Saturday, August 25, 2007

Media Player Slows Network in Vista

If you've read my earlier blog posts about Gigabit Ethernet, you know that I've had my share of difficulty getting good performance out of my GigE network. I've also posted that I've had problems with Vista that I didn't see in Windows XP or Windows Server 2003. Now I know why. Windows Media Player puts a big throttle on GigE network performance, even if it is paused and not playing anything.

The issue was reported at 2CPU.com and a response from Microsoft was reported at ZDNet. The problem is minor on 10/100 Ethernet, but on a GigE Ethernet the network performance can be throttled back to 100Mps levels. Apparently, there's no registry setting that will resolve the problem, the only solution is to shut down Windows Media Player. There are scattered reports that the problem happens with other media players, such as WinAmp, but I haven't confirmed these reports.
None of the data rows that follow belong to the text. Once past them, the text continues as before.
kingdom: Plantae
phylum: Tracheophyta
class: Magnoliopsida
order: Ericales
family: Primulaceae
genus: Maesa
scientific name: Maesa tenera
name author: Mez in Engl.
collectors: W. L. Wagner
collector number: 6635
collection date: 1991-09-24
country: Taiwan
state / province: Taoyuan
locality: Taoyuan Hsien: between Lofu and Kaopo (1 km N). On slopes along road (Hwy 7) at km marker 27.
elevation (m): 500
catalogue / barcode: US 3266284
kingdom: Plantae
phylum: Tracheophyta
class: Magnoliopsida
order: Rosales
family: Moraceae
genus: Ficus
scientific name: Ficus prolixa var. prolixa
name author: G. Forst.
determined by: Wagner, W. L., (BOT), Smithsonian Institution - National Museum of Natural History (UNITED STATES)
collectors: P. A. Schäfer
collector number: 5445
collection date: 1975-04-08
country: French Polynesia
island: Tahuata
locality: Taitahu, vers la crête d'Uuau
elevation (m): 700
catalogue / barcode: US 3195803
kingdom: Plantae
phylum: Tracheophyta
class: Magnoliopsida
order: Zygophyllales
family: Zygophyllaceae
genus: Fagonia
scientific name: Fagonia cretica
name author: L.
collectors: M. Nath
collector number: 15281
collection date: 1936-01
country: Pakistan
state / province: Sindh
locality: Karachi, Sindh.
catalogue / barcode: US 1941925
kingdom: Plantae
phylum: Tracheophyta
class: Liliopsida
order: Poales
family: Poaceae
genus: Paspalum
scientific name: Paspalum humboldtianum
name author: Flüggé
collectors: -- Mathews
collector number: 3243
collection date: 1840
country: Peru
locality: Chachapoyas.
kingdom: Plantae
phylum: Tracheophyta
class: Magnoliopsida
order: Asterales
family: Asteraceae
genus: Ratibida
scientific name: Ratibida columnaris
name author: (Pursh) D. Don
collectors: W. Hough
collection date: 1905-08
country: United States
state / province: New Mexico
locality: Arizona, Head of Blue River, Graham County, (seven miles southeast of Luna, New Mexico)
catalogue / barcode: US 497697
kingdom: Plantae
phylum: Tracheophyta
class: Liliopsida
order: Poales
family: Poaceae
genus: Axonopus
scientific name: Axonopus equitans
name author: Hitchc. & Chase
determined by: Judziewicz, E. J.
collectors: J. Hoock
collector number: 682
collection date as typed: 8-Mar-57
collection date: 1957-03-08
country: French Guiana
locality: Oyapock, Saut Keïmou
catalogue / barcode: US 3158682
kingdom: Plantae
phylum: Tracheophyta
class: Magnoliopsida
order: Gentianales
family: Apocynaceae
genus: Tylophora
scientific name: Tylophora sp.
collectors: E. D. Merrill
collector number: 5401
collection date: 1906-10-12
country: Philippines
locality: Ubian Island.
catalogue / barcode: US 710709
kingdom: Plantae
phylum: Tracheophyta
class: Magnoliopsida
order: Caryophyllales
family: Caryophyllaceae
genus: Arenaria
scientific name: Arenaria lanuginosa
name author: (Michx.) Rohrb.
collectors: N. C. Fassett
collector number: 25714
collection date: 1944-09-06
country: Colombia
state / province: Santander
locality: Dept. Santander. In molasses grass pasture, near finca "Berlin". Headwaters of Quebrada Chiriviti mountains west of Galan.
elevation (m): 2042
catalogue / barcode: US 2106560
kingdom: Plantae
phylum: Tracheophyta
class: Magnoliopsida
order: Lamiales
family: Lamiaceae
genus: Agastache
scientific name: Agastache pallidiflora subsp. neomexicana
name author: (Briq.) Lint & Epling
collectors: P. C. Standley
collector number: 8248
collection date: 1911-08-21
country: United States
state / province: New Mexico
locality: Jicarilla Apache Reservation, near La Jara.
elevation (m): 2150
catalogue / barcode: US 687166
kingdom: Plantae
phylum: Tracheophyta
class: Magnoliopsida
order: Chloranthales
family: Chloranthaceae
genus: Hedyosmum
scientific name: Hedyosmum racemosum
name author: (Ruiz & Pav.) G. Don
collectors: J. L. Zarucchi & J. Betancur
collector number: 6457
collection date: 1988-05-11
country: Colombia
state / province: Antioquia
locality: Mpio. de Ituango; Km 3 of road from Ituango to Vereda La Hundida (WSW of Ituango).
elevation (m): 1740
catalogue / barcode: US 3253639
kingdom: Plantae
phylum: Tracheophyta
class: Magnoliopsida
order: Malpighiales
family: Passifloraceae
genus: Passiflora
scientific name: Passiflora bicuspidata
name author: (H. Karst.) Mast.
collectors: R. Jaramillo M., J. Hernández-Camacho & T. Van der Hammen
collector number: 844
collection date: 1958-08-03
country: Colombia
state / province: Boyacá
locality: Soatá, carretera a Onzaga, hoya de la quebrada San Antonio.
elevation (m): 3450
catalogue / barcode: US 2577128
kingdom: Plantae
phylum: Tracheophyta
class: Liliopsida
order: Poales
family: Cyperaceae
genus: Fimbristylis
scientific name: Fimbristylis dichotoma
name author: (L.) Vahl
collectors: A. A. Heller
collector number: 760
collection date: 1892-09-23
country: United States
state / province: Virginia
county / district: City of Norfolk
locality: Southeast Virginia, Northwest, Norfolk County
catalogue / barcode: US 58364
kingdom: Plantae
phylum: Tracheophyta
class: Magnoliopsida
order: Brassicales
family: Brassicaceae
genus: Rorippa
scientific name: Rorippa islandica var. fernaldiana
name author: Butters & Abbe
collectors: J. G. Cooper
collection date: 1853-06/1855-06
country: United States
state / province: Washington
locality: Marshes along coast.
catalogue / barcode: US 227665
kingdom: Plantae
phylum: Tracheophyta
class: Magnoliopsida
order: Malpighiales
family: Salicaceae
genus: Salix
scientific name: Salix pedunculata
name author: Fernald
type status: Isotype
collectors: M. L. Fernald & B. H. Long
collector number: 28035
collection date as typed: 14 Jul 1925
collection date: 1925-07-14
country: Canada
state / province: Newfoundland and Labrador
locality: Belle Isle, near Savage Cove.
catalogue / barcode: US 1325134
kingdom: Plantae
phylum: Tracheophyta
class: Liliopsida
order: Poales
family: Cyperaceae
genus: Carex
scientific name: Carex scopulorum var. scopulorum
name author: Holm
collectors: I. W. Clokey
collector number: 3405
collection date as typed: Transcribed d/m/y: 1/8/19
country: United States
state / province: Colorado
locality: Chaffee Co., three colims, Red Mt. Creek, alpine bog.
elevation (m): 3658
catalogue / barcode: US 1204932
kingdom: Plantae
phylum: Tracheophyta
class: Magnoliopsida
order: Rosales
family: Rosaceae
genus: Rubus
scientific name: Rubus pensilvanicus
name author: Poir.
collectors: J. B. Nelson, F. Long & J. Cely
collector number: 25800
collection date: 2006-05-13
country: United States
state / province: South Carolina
There's another problem I also ran into that caused GigE to throttle back to 100Mbps. This was a self-inflicted problem, but it took several weeks to resolve. I have a LinkSys WRT54G router that handles my gateway/firewall/NAT. All of my servers get their IP address with DHCP and the WRT54G is set to always hand out the same IP address to those servers. This was done so that the servers would get the DHCP settings from our provider. Anyway, one of the servers was migrated to a new motherboard with a different MAC address. The WRT54G started handing out a random DHCP address to that node but still reported that node name as having the other, assigned IP address, all of which made the network become schizophrenic over the IP address assigned to that particular node name. The result was that any traffic that was destined for that node ended up going to the gateway, which didn't have a GigE connection, so traffic was throttled back to 100Mbps speeds.

Update 8/28/2007 - Mark Russinovich has posted a detailed analysis of the network slowdown. It turns out that the more Network Interface Cards (NICs) you have in your system, the worse the problem gets. I have three NICs, including WiFi, which slows my performance to a theoretical maximum of 9MB/second.